On average, this function is roughly the same speed as the greedy_substitution function because, while it does not consider all positions in the sequence, it performs an in silico marginalization at each step over the number of provided background sequences.

We can do this with a very similar function call. Remember here that X is a set of background sequences, not a single sequence to optimize, and that y is how much including this construct pushes model predictions, not the actual predictions of the model. Put another way, y is f(X + construct) - f(X), not f(X + construct).

[20]:
from tangermeme.design import greedy_marginalize

y = torch.zeros(1, 2002)
y[:, idxs] = 1

X = random_one_hot((20, 4, 2000), random_state=0).float()
X_hat4 = greedy_marginalize(model, X, motifs, y, output_mask=idxs, max_iter=20, verbose=True)
X_hat4.shape
Iteration 0 -- Loss:  1.0, Improvement: N/A, Idx: N/A, Time (s): 0s
100%|███████████████████████████████████████████████████████████████████████████████████| 26/26 [00:00<00:00, 70.07it/s]
Iteration 1 -- Loss: 0.8707, Improvement: 0.1293, Motif Idx: 23, Pos Idx: 999, Time (s): 0.3736
100%|███████████████████████████████████████████████████████████████████████████████████| 26/26 [00:09<00:00,  2.61it/s]
Iteration 2 -- Loss: 0.4476, Improvement: 0.4231, Motif Idx: 25, Pos Idx: 983, Time (s): 9.956
100%|███████████████████████████████████████████████████████████████████████████████████| 26/26 [00:12<00:00,  2.04it/s]
Iteration 3 -- Loss: 0.3146, Improvement: 0.1329, Motif Idx: 22, Pos Idx: 997, Time (s): 12.82
100%|███████████████████████████████████████████████████████████████████████████████████| 26/26 [00:13<00:00,  1.93it/s]
Iteration 4 -- Loss: 0.2479, Improvement: 0.06674, Motif Idx: 25, Pos Idx: 1007, Time (s): 13.49
100%|███████████████████████████████████████████████████████████████████████████████████| 26/26 [00:13<00:00,  1.89it/s]
Iteration 5 -- Loss: 0.1982, Improvement: 0.04969, Motif Idx: 8, Pos Idx: 1024, Time (s): 13.77
100%|███████████████████████████████████████████████████████████████████████████████████| 26/26 [00:17<00:00,  1.51it/s]
[20]:
torch.Size([4, 51])

A one-hot encoding is returned from this function, so we can take a look at what was designed using the characters function which is the conceptual opposite of a one-hot encoding.

[21]:
from tangermeme.utils import characters

characters(X_hat4, allow_N=True)
[21]:
'GGCGCGTGCCNNNNCTAAAAATAGGGCGCGTGCCNNNNNNNCGTCTAGACA'

Interestingly, adding in a single AP-1 motif would increase predictions by significantly more than the desired value of 1. Instead, the method constructs weaker versions of the binding sites by overlapping motifs.

[22]:
from tangermeme.marginalize import marginalize

y_before, y_after = marginalize(model, X, X_hat4.unsqueeze(0))
(y_after - y_before)[:, idxs].mean()
[22]:
tensor(0.9614, dtype=torch.float16)

Final Words

Design can be a tricky process with many tradeoffs, particularly when it comes to genomics.
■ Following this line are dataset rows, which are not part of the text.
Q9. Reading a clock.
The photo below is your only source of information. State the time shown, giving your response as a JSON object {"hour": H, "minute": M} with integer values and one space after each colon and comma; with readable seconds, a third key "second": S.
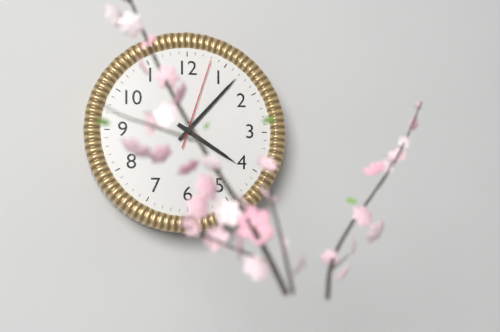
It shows {"hour": 4, "minute": 7, "second": 3}
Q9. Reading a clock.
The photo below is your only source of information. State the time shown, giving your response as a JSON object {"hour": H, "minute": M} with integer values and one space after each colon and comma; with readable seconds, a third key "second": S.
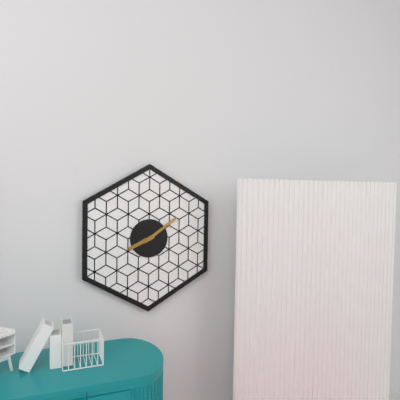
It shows {"hour": 8, "minute": 9}
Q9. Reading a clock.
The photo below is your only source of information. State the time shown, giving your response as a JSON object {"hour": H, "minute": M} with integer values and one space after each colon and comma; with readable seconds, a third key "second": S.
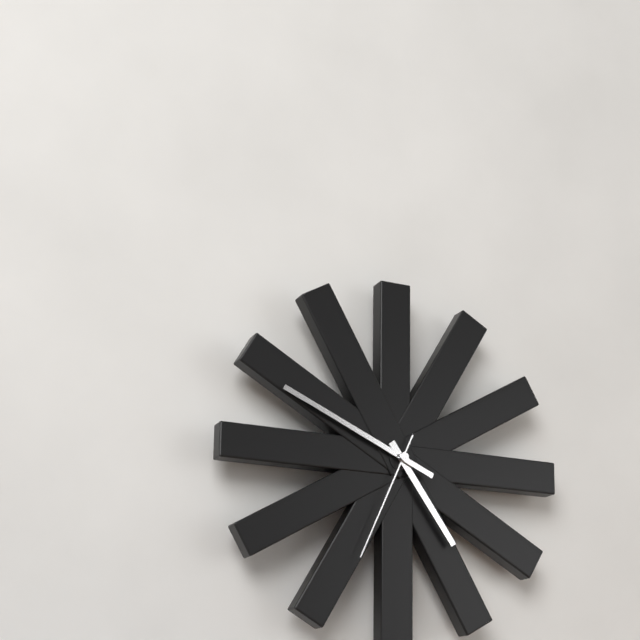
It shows {"hour": 4, "minute": 49, "second": 34}
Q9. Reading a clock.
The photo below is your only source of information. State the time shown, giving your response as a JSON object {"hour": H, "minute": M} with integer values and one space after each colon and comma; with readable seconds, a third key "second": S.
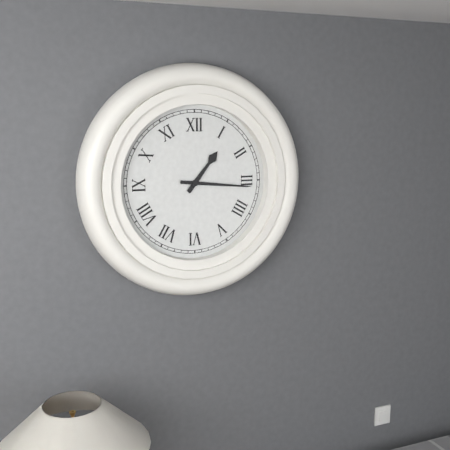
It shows {"hour": 1, "minute": 16}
One may need multiple iterations and trying out several strategies before converging on one that yields consistently good edits. This is, in part, because we have not yet fully converged on language for describing the pros and cons of various design methods. It is my hope that packages like tangermeme, and the design methods implemented here, can help move the field forward by standardizing some of the language we use to describe the design process.